By Deborah Yaffe, Jul 16 2018 01:00PM

Recently – OK, it was two weeks ago – I found occasion to mention an old journalists’ joke: that three examples of a phenomenon constitute a trend. At the time, I was remarking upon the proliferation of second-order Jane Austen adaptations – adaptations of previous adaptations.*


Today I feel justified in identifying yet another Austen-adaptation trend: the proliferation of jukebox/karaoke shows based on Austen stories. I’m talking about the kind of show that inserts famous pop songs into a newly developed storyline, giving audiences the comfort of the familiar along with the thrill of the new. Think Mamma Mia!, Jersey Boys, or (on the silver screen) Moulin Rouge.

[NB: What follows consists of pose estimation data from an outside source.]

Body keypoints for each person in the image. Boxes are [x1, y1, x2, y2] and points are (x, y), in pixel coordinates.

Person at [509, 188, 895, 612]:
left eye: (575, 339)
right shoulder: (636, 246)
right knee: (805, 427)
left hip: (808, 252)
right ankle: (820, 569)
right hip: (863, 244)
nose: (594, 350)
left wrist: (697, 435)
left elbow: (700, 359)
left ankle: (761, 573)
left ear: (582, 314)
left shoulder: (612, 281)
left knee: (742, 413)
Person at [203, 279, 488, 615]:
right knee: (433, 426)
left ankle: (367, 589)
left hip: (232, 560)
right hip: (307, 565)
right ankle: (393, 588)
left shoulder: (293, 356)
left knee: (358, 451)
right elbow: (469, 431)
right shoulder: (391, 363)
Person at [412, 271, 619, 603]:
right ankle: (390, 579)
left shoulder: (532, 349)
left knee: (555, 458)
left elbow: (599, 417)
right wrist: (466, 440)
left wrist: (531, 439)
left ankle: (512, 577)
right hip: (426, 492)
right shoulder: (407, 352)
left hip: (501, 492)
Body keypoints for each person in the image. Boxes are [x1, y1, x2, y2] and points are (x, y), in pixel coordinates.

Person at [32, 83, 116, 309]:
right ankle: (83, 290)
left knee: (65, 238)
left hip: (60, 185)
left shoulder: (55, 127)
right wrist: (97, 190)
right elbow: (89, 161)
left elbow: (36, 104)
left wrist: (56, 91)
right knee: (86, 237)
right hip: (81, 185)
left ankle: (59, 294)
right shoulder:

Lately, Jane Austen has been getting the same treatment. The requisite three examples are as follows:


* In 2015, the lyricist and playwright Eric Price created Emma! A Pop Musical, which updates Austen’s story to high school, Clueless-style, and uses famous pop songs by female performers as a score. I’ve never seen it, but apparently it’s beloved by school drama departments.


* Earlier this summer, a Glasgow theater company produced Pride and Prejudice* (*sort of), an all-female, slapstick version of the novel featuring interpolations like Carly Simon’s "You’re So Vain" (sung to Mr. Darcy, of course). Reviews were generally positive, if not rapturous.


* Speaking of Clueless, this fall an off-Broadway company will produce a musical version of the much-loved 1995 movie. The show featues classic ‘90s pop songs with parodic lyrics by Amy Heckerling, who wrote and directed the original. **


Personally, I think the surface of this trend has barely been scratched.


Leonard Cohen’s “So Long, Marianne” begs to be included in a Sense and Sensibility jukebox show – sung by Willoughby in the second act, as he writes his fateful brush-off letter, and then tragically reprised by Marianne and Elinor during the climactic illness scene. (Earlier, Elinor will have promised to keep silent about Lucy Steele’s secret engagement by vowing “My Lips Are Sealed” and nursed her broken heart to a rousing chorus of "I Will Survive.")


It goes on and on: “My Boyfriend’s Back” is obviously Anne Elliot’s big Act One number. . . . Isabella Thorpe and Catherine Morland bop around Bath to the accompaniment of “Girls Just Wanna Have Fun”. . . . Maria Rushworth succumbs to the seductive Henry Crawford while singing “Like a Virgin’. . . the possibilities are endless. Paging Baz Luhrmann!



* And I forgot one – the upcoming TV show based on Curtis Sittenfeld’s P&P update Eligible. So, really, that trend is practically a tsunami.


** Devoted blog readers may recall that I already employed the Clueless musical as one of the confirmatory three points in my recent blog about the second-order-Austen-adaptation trend. Some may feel I am cheating by using it as one of the confirmatory three points in a blog about a different Austen trend. What can I say? Trend reporting is an unscrupulous business.


2 comments
Jul 18 2018 03:06AM by Lona Manning

Fanny Price sings, "You Saved the Best for Last" (Vanessa Williams 1991 ballad) to Edmund.
'Cause how could you give your love to someone else
And share your dreams with me
Sometimes the very thing you're looking for
Is the one thing you can't see

Jul 18 2018 01:19PM by dyaffe

Ha! Perfect. I'm not enough of a pop music aficionado to play this game properly, but I do hope others will chime in. We can get an entire one of these shows written in the comments if we put our minds to it.